Czy „tuż obok nas” kryje się ogromny kosmiczny skarb? Odkryjmy nowe oblicze Merkurego

Czy "tuż obok nas" kryje się ogromny kosmiczny skarb? Odkryjmy nowe oblicze Merkurego

Merkury jest pierwszą planetą od Słońca. Dzięki tej bliskości temperatura powierzchni planety waha się od -173 do 427 stopni Celsjusza. Planeta posiada stałe jądro wewnętrzne i płynne jądro zewnętrzne. Otoczone jest ono przez płaszcz zbudowany z krzemianów. Tuż zagadkę stanowi grubość tej strefy, jest ona relatywnie cienka w stosunku do dużego jądra. Grubość skorupy planety wynosi około 35 km, co z kolei jest wartością zbliżoną do grubości skorup innych planet skalistych.
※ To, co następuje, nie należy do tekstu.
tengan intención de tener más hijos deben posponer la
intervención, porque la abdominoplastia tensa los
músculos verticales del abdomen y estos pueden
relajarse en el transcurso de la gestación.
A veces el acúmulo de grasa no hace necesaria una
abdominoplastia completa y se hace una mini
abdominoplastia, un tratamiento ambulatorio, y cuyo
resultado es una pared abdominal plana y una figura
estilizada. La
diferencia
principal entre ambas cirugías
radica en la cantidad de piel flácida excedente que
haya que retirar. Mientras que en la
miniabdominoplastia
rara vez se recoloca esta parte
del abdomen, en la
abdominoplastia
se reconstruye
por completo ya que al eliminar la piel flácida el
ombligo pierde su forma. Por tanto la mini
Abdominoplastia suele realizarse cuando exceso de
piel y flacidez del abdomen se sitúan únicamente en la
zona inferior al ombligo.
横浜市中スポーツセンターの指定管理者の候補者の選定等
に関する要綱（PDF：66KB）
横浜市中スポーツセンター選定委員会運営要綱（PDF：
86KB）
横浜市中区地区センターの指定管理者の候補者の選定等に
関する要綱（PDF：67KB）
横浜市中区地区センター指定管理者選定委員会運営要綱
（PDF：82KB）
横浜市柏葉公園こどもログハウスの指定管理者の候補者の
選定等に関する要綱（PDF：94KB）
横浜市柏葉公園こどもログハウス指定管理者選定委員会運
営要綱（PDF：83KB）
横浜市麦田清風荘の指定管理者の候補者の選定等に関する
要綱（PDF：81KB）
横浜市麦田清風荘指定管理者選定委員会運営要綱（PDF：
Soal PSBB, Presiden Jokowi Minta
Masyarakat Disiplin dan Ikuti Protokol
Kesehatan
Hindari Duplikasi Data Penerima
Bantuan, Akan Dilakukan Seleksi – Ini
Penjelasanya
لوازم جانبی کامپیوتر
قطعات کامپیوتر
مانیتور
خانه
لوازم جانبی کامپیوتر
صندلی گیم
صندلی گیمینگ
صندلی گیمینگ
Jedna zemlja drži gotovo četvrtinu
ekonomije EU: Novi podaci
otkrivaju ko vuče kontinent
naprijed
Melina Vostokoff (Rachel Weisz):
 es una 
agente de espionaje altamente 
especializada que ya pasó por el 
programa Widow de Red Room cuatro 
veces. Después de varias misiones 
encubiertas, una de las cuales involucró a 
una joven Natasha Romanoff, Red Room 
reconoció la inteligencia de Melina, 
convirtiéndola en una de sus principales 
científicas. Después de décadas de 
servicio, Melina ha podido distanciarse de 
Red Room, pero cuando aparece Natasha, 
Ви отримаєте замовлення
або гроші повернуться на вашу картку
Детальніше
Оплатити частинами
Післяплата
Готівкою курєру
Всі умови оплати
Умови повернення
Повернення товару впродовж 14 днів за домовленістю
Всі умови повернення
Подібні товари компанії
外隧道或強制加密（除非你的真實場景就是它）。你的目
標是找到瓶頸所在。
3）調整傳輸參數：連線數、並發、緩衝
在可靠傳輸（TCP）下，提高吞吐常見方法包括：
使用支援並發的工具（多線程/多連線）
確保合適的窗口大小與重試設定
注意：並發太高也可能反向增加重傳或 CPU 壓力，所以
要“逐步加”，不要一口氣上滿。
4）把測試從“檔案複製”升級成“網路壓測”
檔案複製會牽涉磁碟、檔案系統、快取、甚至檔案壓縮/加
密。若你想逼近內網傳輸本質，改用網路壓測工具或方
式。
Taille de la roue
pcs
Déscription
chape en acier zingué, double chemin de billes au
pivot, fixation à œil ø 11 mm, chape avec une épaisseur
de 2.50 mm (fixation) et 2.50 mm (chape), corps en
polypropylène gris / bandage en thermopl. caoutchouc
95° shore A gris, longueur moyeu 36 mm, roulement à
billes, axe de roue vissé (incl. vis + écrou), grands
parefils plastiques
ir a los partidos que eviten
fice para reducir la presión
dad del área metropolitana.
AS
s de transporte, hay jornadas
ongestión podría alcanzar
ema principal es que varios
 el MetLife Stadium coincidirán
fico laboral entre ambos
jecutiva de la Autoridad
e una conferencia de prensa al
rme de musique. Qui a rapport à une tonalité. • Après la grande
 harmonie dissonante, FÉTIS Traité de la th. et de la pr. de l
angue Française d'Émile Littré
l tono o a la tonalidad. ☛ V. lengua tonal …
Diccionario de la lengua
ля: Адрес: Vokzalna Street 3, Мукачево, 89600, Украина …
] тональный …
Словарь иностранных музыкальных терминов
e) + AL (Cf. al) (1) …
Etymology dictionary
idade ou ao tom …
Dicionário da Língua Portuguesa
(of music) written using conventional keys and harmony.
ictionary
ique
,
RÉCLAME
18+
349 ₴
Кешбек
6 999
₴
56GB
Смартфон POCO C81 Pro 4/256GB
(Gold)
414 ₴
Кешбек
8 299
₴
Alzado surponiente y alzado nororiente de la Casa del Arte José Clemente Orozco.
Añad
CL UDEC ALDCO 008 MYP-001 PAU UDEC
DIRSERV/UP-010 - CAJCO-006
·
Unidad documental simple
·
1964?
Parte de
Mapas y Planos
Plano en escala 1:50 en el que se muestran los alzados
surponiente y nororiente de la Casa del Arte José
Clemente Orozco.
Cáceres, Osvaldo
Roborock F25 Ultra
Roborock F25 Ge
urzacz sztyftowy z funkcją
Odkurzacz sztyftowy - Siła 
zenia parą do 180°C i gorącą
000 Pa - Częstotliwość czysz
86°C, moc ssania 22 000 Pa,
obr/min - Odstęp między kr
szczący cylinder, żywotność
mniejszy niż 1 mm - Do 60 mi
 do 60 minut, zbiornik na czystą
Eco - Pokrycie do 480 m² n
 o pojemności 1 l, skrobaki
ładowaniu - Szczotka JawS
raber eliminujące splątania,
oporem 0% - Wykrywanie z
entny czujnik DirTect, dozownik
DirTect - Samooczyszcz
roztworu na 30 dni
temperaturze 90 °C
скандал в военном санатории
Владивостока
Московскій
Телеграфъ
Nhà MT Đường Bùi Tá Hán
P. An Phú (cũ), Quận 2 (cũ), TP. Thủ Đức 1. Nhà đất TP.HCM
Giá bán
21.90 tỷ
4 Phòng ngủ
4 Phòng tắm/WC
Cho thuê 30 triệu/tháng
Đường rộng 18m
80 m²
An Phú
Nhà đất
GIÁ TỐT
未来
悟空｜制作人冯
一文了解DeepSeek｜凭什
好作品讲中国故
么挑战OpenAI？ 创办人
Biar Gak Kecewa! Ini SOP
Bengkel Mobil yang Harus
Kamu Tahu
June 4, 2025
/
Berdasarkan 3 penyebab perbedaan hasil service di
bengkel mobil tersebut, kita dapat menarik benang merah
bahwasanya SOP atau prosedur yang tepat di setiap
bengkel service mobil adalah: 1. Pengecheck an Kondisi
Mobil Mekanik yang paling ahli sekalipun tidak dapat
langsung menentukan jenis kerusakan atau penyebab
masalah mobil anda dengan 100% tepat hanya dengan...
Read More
Co ciekawe, Merkury posiada, jak się okazuje, formę węgla. Jego rozmieszczenie wskazuje, że węgiel był obecny podczas formowania się planety i nie przybył wraz z asteroidą czy kometą. Naukowcy wskazują, że Merkury posiadał znacznie większą ilość węgla niż obecnie. W okresie, w którym powierzchnia planety była jednym wielkim oceanem magmy, tworzyły się gazy takie jak dwutlenek węgla czy metan, które następnie uciekały z niej w kosmos. Jak piszą naukowcy w swoim nowym artykule: „wskazuje, że planeta pozostawała nasycana tym pierwiastkiem w tzw. fazie węglowej podczas różnicowania metali i krzemianów, tworzenia jądra i całej krystalizacji oceanu magmy„.

Pod powierzchnią Merkurego istnieje warstwa zbudowana z diamentów? Nowa symulacja ujawniła dwa scenariusze, według których mogły się tworzyć diamenty. Jeden z nich wskazuje, że powstały one w oceanie magmy, lub też zostały „wyrzucone” z jądra planety podczas jego krystalizacji. Jednakże są tutaj pewne haczyki. Pierwszy wariant byłby możliwy wtedy gdyby – zmieniłoby to chemię roztopionych skał i umożliwiło „produkcję” diamentów. Jeśli byłoby tak, wówczas powstałoby raczej niewiele tego typu elementów. Badacze sądzą, że drugi scenariusz jest o wiele bardziej prawdopodobny. Diamenty zostałyby wypchnięte z jądra wewnętrznego podczas jego formowania, co z kolei skutkowałoby.

Jednocześnie część z nich mogłaby zostać stopiona w późniejszych okresach. Szacuje się, że warstwa ta może mieć obecnie maksymalnie jeden kilometr grubości. Specjaliści sugerują, że ta niezwykła warstwa może przyczyniać się także do powstawania Merkurego. Wyniki badań zostały opublikowane w czasopiśmie naukowym.